No matter how hopeless you think your case may be, it is rarely, if ever, in your best interest to plead guilty or no contest (i.e. nolo contendere) until you have consulted with a competent and experienced DUI attorney at Private Counsel, LLC. Allow us to evaluate your unique case and assess the strengths and weaknesses of it before you make a legal move that could be detrimental.

Pre-trial
This is the process at which evidence is collected, exchanged, and disputed prior to any trial. A Private Counsel, LLC attorney will also attend all of the Pre-trial conferences, evidentiary hearings, motion hearings for you and file the appropriate legal paperwork to improve your legal position. In most cases, A Private Counsel, LLC attorney will waive your attendance at any pre-trial conference; provided it is permissible by the judge.
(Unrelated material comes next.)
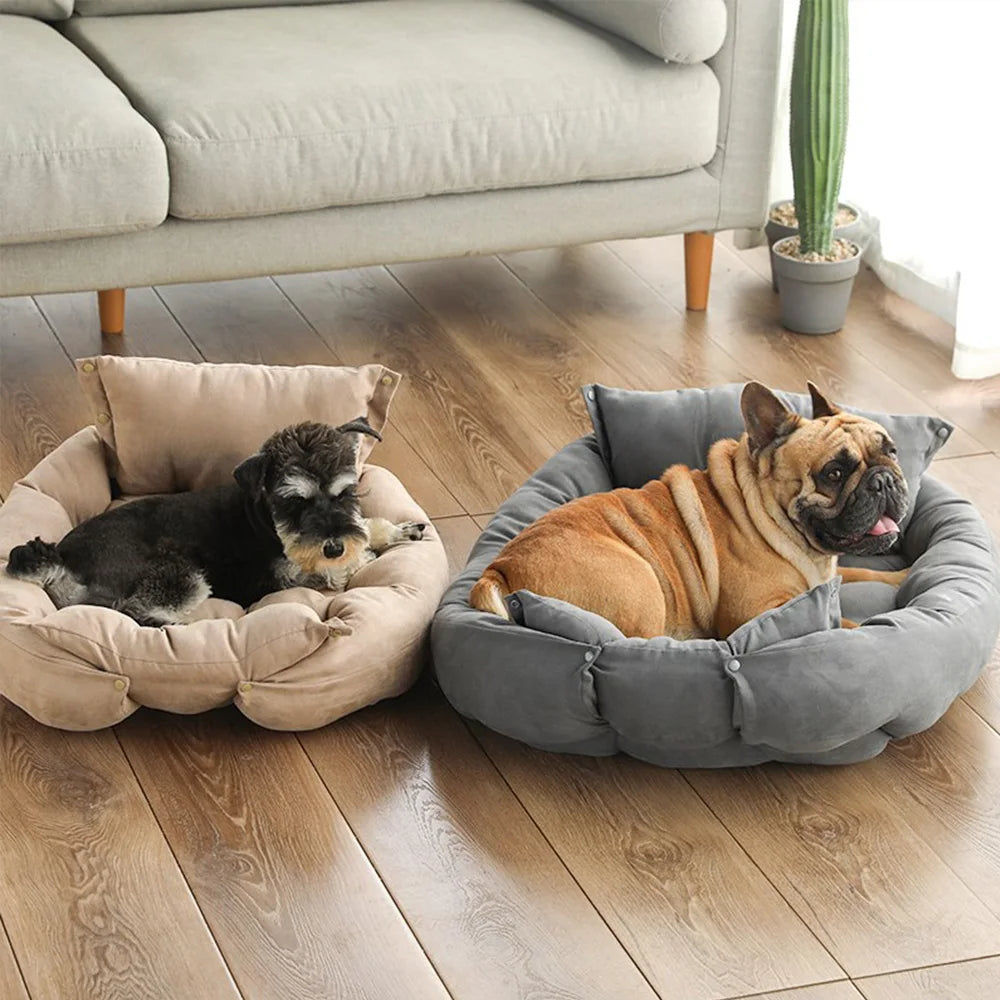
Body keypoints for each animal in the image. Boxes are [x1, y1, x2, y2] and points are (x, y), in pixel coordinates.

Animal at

After each court appearance, you will be advised by phone or by letter about what happened and its impact on your case and our legal position.

Things that generally happen at the pre-trial conference:

  1. The defense presents a legal case on behalf of the defendant.
  2. Further discovery (or exchange) of the evidence takes place.
  3. There may be a debate over sufficiency of the evidence.
  4. The strengths and weaknesses of witnesses may be debated and examined.
  5. Issues with the evidence are submitted to the court in the form of motions.

For example, at the pre-trial conference, Private Counsel, LLC may bring one or more of the following motions on your behalf to help improve your case:

  1. Motion to Suppress Evidence
  2. Motion to Dismiss one or more of the charges
  3. Motion to Compel Discovery
  4. Motion to sever counts and have separate trials on each count
  5. Notice that Speedy trial has expired and the Defendant must be tried or forever released as to the charges
  6. Motion to modify or reduce bail
  7. Motion to Reduce the charges
  8. Motion to Change of venue (or location of the trial proceedings)
  9. Motion to Strike a prior conviction
  10. Motion to Preserve evidence
  11. Motion to Examine the police's file and evidence

Trial
In Florida DUI, Reckless Driving, Improper Tag, Driving while License Suspended, Racing, Possession of Cannabis, and other criminal cases, you have the right to a jury of at least six people. These six people will listen to all the evidence against you and arguments of counsel before they will decide whether you are guilty or not guilty of the crime. The vote must be unanimous either way. If it is not, it is a "hung jury" and the trial must be repeated with a new set of jurors. If the jury were to find you guilty, the Judge will give you the appropriate sentence. Private Counsel, LLC has specially designed questions used for selecting a jury that will be best suited so that your case will be judged fairly and properly. Mr. Douctre, Private Counsel, LLC's managing member is a certified breath test operator and breath test maintenance technician. His experience with the machine that is used to convict people is very beneficial. He is able to expose the machines defects in use and maintenance. Having detailed knowledge of the inner workings of the breathalyzer is one of the keys to any defense of a breath type case.

The general steps of a DUI or other criminal trial:

  1. Jury selection
  2. Opening statements are presented by both the prosecution and the defense
  3. The prosecution presents their case
  4. The defendant's attorney cross examines State witnesses
  5. The defense presents their case, if they decide to put one on
  6. The prosecution cross examines the Defense witness(es)
  7. Closing arguments are usually presented by both the prosecution and the defense
  8. The prosecution, defense attorney and judge decide on specific instructions to the jury
  9. The judge instructs the jury on rules or jury instructions
  10. The jury deliberates
  11. The jury submits their verdict
  12. If found Not guilty, the Defendant is forever released as to that charge, if found Guilty, the Judge will usually impose an appropriate sentence based on legal minimums and maximums.